I was looking into how to add write_delta in daft....
# daft-dev
s
I was looking into how to add write_delta in daft. From what I understand about iceberg_write, daft starts by making a commit. Then it distributes the data collection and data write in the execution step, and collects the metadata. It saves the file metadata in the commit (of course, this is just a summary 🤧). For delta_lake, the basic steps should be the same I think. But the file_visitor will be different for stats and format. I believe the current parquet file write should work for basic delta lake without column mapping and advanced stuff? Are there any other pitfalls I should look out for when doing this?
👀 1
j
Hi @sherlockbeard! This is very exciting stuff 😛 I think the current parquet file write should work for delta lake — the one thing we had to do for writing iceberg was to ensure that the Parquet
field_id
(https://github.com/apache/parquet-format/blob/master/src/main/thrift/parquet.thrift#L459) was populated because Iceberg relies on that pretty heavily for schema evolution!
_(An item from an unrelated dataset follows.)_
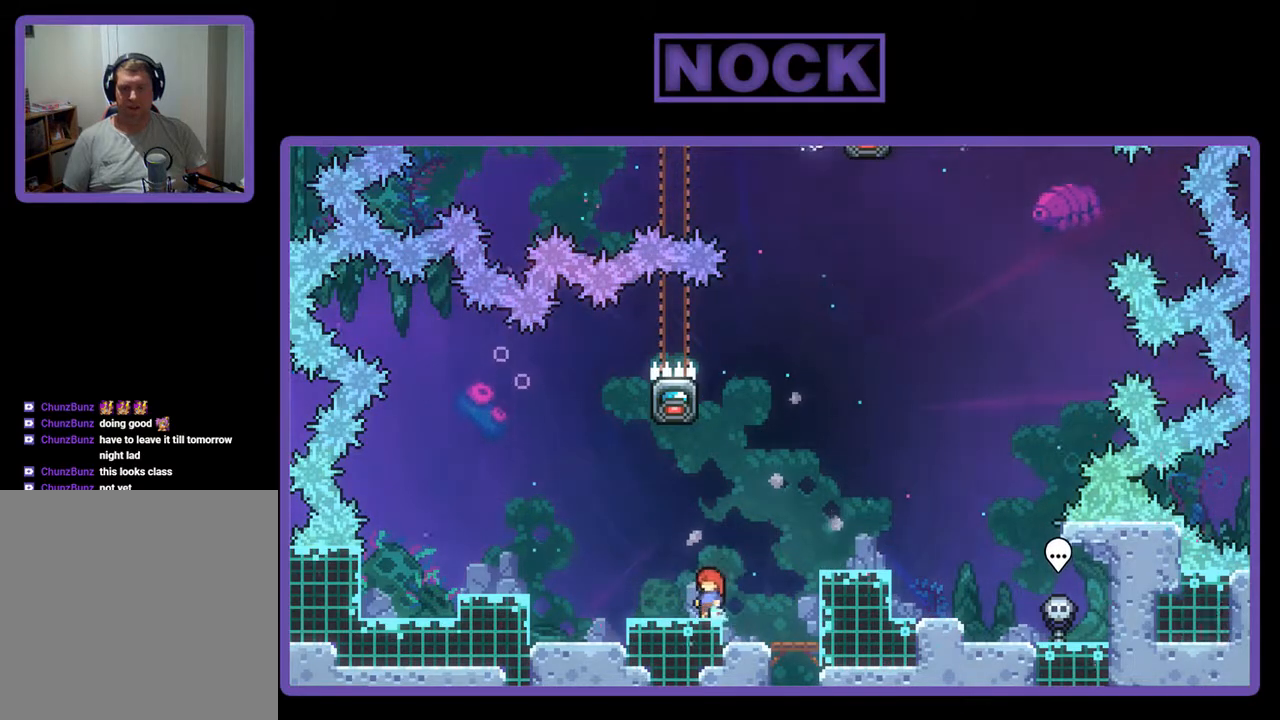
{"buttons": ["R2", "DPAD_UP"], "events": [[200, "CROSS", "down"], [267, "CROSS", "up"], [433, "CIRCLE", "down"], [500, "CIRCLE", "up"], [500, "DPAD_UP", "down"]]}
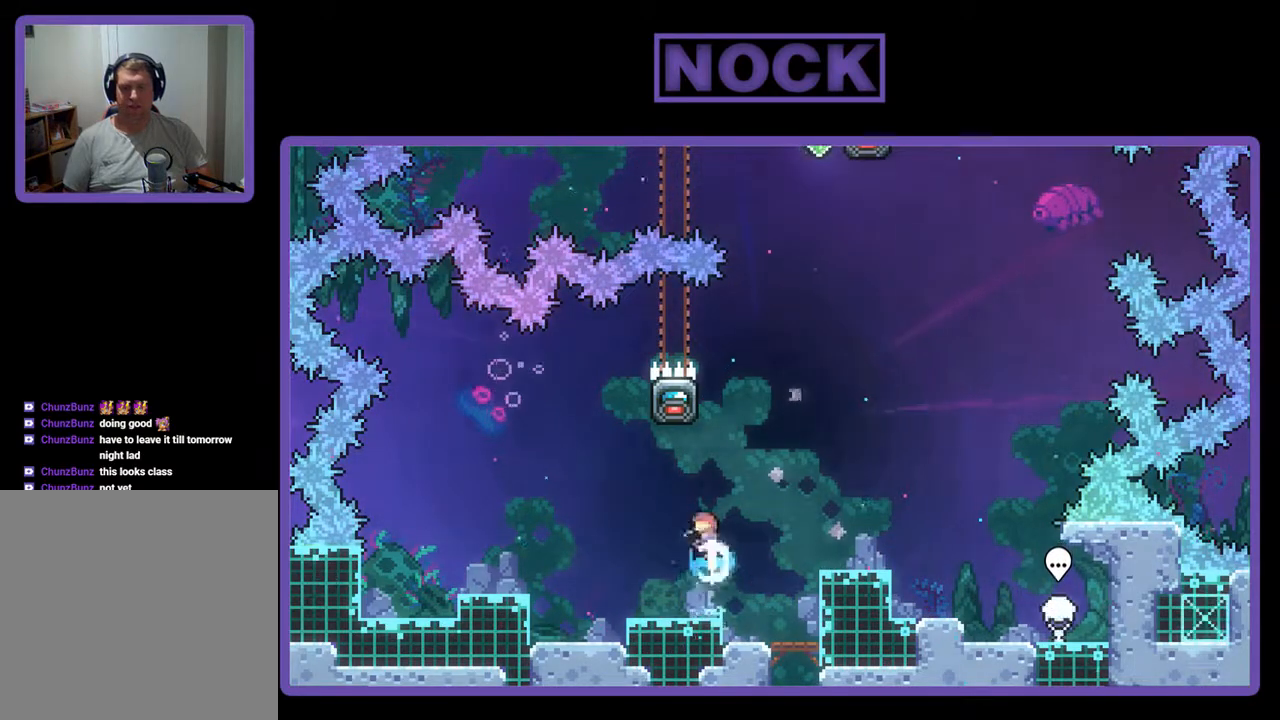
{"buttons": ["R2"], "events": [[133, "CROSS", "down"], [267, "DPAD_UP", "up"], [367, "CROSS", "up"]]}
I’m actually not sure if DeltaLake does so as well (cc @Clark Zinzow) Otherwise, I think the same pattern that we did for iceberg **should also work with DeltaLake (
write files -> collect metadata -> convert to delta lake metadata -> commit the metadata to deltalake
) The main work that needs to be done is to figure out if these operations can be mapped to the DeltaLake Python SDK
s
Currently, I think it can be mapped to the Python SDK https://github.com/delta-io/delta-rs/blob/e58df28d2589dd79f689c68ae2cb6489e0a633fc/python/deltalake/writer.py#L335C3-L335C30. But looks like they are planning to move away from the PyArrow engine to the Rust engine. https://github.com/delta-io/delta-rs/blob/e58df28d2589dd79f689c68ae2cb6489e0a633fc/python/deltalake/writer.py#L209-L211. And the Rust engine code on the Python side is directly offering all work to the Rust layer.🫠
j
The
write_table
API you linked to actually does both data and metadata writes! In Daft, the flow looks like: 1. Write files (Daft will do this in a distributed fashion, without the deltalake package) 2. Collect metadata 3. Convert to deltalake metadata 4. Commit the write to deltalake (this is a metadata-only operation) Thus we’d actually just use the metadata writing capabilities in Step 4. Probably this portion I think: https://github.com/delta-io/delta-rs/blob/e58df28d2589dd79f689c68ae2cb6489e0a633fc/python/deltalake/writer.py#L550-L558
👍 1
And I think Step 3 (convert to deltalake metadata) most of the necessary logic should be here: https://github.com/delta-io/delta-rs/blob/e58df28d2589dd79f689c68ae2cb6489e0a633fc/python/deltalake/writer.py#L405C13-L426
👍 1
c
@sherlockbeard I'm super excited that you're looking at taking this on! I added support for Delta Lake reads, and was going to chime in here, but it looks like @jay has already hit the nail on the head on how we expect the Delta Lake write flow to work.
🙌 1
s
any idea guys how can i convert a daft schema to pyarrow schema without the .to_arrow() as it will call collect.
j
Hello! Yes this is something we should add to our
df.schema() -> Schema
object Right now you can do it manually like so:
Copy code
fields = [f for f in df.schema()]
pyarrow_fields = [pa.field(f.name, f.dtype.to_arrow_dtype()) for f in fields]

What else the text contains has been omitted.